Julien Dumazert - Databricks

Julien Dumazert

CTO and Co-Founder, Data Mechanics

Julien is the CTO and Co-Founder of Data Mechanics, a YCombinator-backed startup with the mission to automate the often tedious mechanical work performed manually by data engineers today, starting with Spark performance and stability tuning. He previously worked as a data scientist on optimizing BlaBlaCar’s world-leading carpooling marketplace, and led the data team at the website UX optimization platform ContentSquare. He graduated from Ecole Polytechnique and ETH Zurich.


Running Apache Spark on Kubernetes: Best Practices and PitfallsSummit 2020

Since initial support was added in Apache Spark 2.3, running Spark on Kubernetes has been growing in popularity. Reasons include the improved isolation and resource sharing of concurrent Spark applications on Kubernetes, as well as the benefit to use an homogeneous and cloud native infrastructure for the entire tech stack of a company. But running Spark on Kubernetes in a stable, performant, cost-efficient and secure manner also presents specific challenges. In this talk, JY and Julien will go over lessons learned while building Data Mechanics, a serverless Spark platform powered by Kubernetes.
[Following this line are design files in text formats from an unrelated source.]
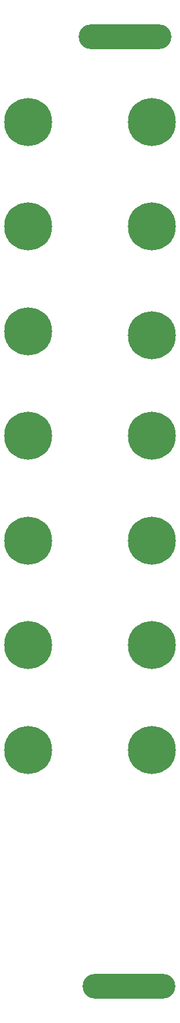
<source format=gts>
%TF.GenerationSoftware,KiCad,Pcbnew,(6.0.1)*%
%TF.CreationDate,2022-09-30T21:03:03-04:00*%
%TF.ProjectId,SYNTH-MIXER6-01_PANEL,53594e54-482d-44d4-9958-4552362d3031,1*%
%TF.SameCoordinates,Original*%
%TF.FileFunction,Soldermask,Top*%
%TF.FilePolarity,Negative*%
%FSLAX46Y46*%
G04 Gerber Fmt 4.6, Leading zero omitted, Abs format (unit mm)*
G04 Created by KiCad (PCBNEW (6.0.1)) date 2022-09-30 21:03:03*
%MOMM*%
%LPD*%
G01*
G04 APERTURE LIST*
%ADD10C,6.200000*%
%ADD11O,12.000000X3.200000*%
G04 APERTURE END LIST*
D10*
%TO.C,*%
X63000000Y-95000000D03*
%TD*%
%TO.C,*%
X47000000Y-95000000D03*
%TD*%
%TO.C,*%
X63000000Y-81500000D03*
%TD*%
%TO.C,*%
X47000000Y-81500000D03*
%TD*%
%TO.C,*%
X63000000Y-68000000D03*
%TD*%
%TO.C,*%
X47000000Y-68000000D03*
%TD*%
%TO.C,*%
X63000000Y-54500000D03*
%TD*%
%TO.C,*%
X47000000Y-54500000D03*
%TD*%
%TO.C,*%
X63000000Y-41500000D03*
%TD*%
%TO.C,*%
X47000000Y-41000000D03*
%TD*%
%TO.C,*%
X47000000Y-27500000D03*
%TD*%
%TO.C,*%
X63000000Y-27500000D03*
%TD*%
%TO.C,*%
X63000000Y-14000000D03*
%TD*%
%TO.C,*%
X47000000Y-14000000D03*
%TD*%
D11*
%TO.C,*%
X59500000Y-3000000D03*
X59500000Y-3000000D03*
X59500000Y-3000000D03*
%TD*%
%TO.C,*%
X60000000Y-125500000D03*
X60000000Y-125500000D03*
X60000000Y-125500000D03*
%TD*%
M02*

</source>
Topics include:

  • Scalability bottlenecks of Spark on Kubernetes
  • Optimizations for highly concurrent interactive use cases
  • Specificities of data I/O on Kubernetes
  • Secure access to data via Kubernetes role-based access control
  • Automated job configuration tuning.


How to Automate Performance Tuning for Apache SparkSummit Europe 2019

Spark has made writing big data pipelines much easier than before. But a lot of effort is required to maintain performant and stable data pipelines in production over time. Did I choose the right type of infrastructure for my application? Did I set the Spark configurations correctly? Can my application keep running smoothly as the volume of ingested data grows over time? How to make sure that my pipeline always finishes on time and meets its SLA?

These questions are not easy to answer even for a handful of jobs, and this maintenance work can become a real burden as you scale to dozens, hundreds, or thousands of jobs. This talk will review what we found to be the most useful piece of information and parameters to look at for manual tuning, and the different options available to engineers who want to automate this work, from open-source tools to managed services provided by the data platform or third parties like the Data Mechanics platform.